La participation des femmes varie aussi entre le secteur public et le secteur privé. Les universités et les organismes de recherche publics comptent une part plus importante de demandes déposées en vertu du PCT qui citent des inventrices par rapport au secteur des entreprises. En 2017, près de 51% de toutes les demandes déposées selon le PCT par le secteur universitaire citaient des inventrices, contre seulement 30% des demandes déposées par les entreprises. Toutefois, si le milieu universitaire peut se prévaloir du plus fort taux de participation des femmes, le plus grand nombre absolu d’inventrices revient aux entreprises.
Dans le secteur privé, la plupart des principaux déposants dans le cadre du PCT ont vu la part des demandes citant des inventrices augmenter. On relève notamment un taux de participation plus élevé des femmes chez LG Chemical, Hoffman-La Roche, L’Oréal, Dow Global Technologies, Henkel, Procter & Gamble, Samsung Electronics et BOE Technology. Au nombre des institutions universitaires qui présentent la meilleure parité hommes-femmes figurent l’Electronics & Telecommunications Research Institute (République de Corée) et le Shenzhen Institute of Advanced Technology (Chine).

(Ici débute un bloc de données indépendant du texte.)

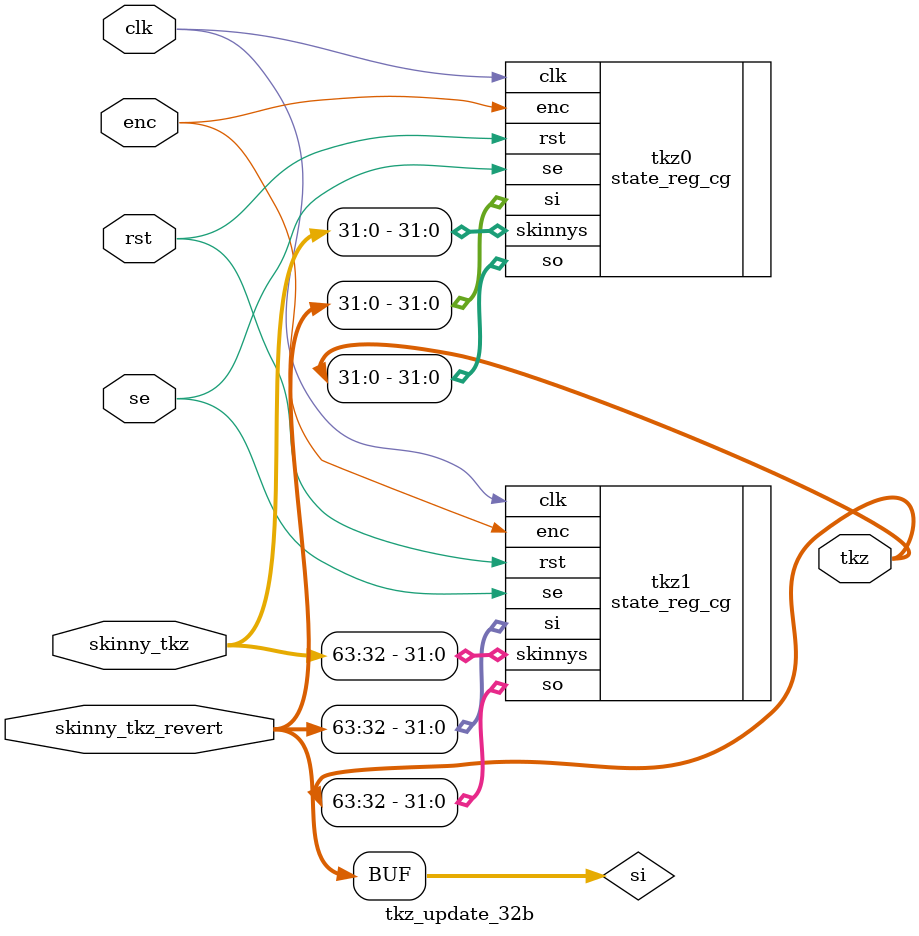
<source format=v>
module tkz_update_32b (/*AUTOARG*/
   // Outputs
   tkz,
   // Inputs
   skinny_tkz, skinny_tkz_revert, clk, rst, enc, se
   ) ;
   output [63:0] tkz;

   input [63:0]  skinny_tkz;
   input [63:0]  skinny_tkz_revert;   
   input 	  clk, rst, enc, se;

   wire [63:0]   si;
   
   assign si = skinny_tkz_revert;   
   
   state_reg_cg #(.initial_value(32'h00000000)) tkz0 (.so(tkz[31:0]),  .si(si[31:0]),  .skinnys(skinny_tkz[31:0]),  .clk(clk),.rst(rst),.enc(enc),.se(se));
   state_reg_cg #(.initial_value(32'h01000000)) tkz1 (.so(tkz[63:32]), .si(si[63:32]), .skinnys(skinny_tkz[63:32]), .clk(clk),.rst(rst),.enc(enc),.se(se));
   
endmodule // tkz_update_32b


</source>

En dehors de la Chine et de la République de Corée, on observe une plus forte participation d’inventrices pour l’Université de Tel-Aviv (Israël), l’Agency of Science, Technology and Research (Singapour), le Consejo Superior de Investigaciones Cientificas (Espagne) et l’Institut national de la santé et de la recherche médicale (France).
Malgré la tendance à la hausse positive de la participation des inventrices au système international des brevets par rapport à leurs homologues masculins, la situation est encore loin d’être équilibrée. Sur la base des taux de progression actuels, la parité hommes-femmes dans le domaine des brevets ne sera pas atteinte avant 2070.

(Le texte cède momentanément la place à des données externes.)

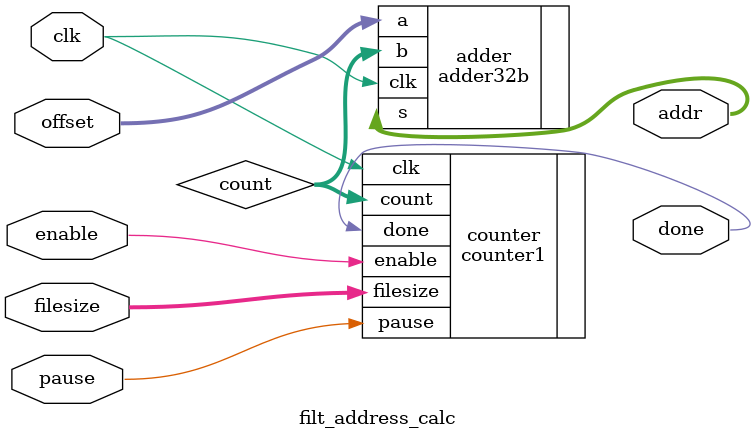
<source format=v>
module filt_address_calc (offset, filesize, enable, pause, clk, addr, done);
	input [31:0] offset, filesize;
	input enable, pause, clk;
	output [31:0] addr;
	output done;
	
	wire [31:0] count;

	counter1 counter (.filesize(filesize),.enable(enable), .pause(pause), .clk(clk),.count(count), .done(done));
	
	adder32b adder (.a(offset), .b(count), .clk(clk), .s(addr));
	
endmodule

</source>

Quoi qu’il en soit, la participation des femmes à l’activité de dépôt de brevets n’est pas uniformément répartie entre les pays ou régions, pas plus qu’elle ne l’est en termes absolus. À cet égard, les femmes qui déposent des brevets en Allemagne, au Japon et aux États-Unis d’Amérique devraient déterminer la progression mondiale de la parité hommes-femmes dans une large mesure au cours des prochaines décennies. De même, si certains secteurs technologiques progressent davantage que d’autres, l’activité en matière de brevets dans ces domaines peut aussi croître plus vite que dans d’autres. La croissance de la protection par brevet dans les sciences de la vie et les technologies informatiques, par exemple, influencera la parité hommes-femmes dans les années à venir. Enfin, les politiques qui s’attachent avec succès à promouvoir la parité entre les sexes dans le secteur privé – qui est à l’origine de la majeure partie des demandes de brevet déposées – auront peut-être une incidence plus forte sur la parité globale que celles qui sont mises en œuvre dans le milieu universitaire.
En définitive, cependant, la parité hommes-femmes dans le domaine des brevets sera sans doute le fruit d’un long processus social cumulant les équilibres et déséquilibres des cadres institutionnels précédents. Nul doute que la nature de l’évolution de la parité dans différents domaines scientifiques, dans les établissements d’enseignement supérieur et les secteurs les plus innovants à l’échelle mondiale, façonnera la parité hommes-femmes du système international de la propriété intellectuelle à l’avenir.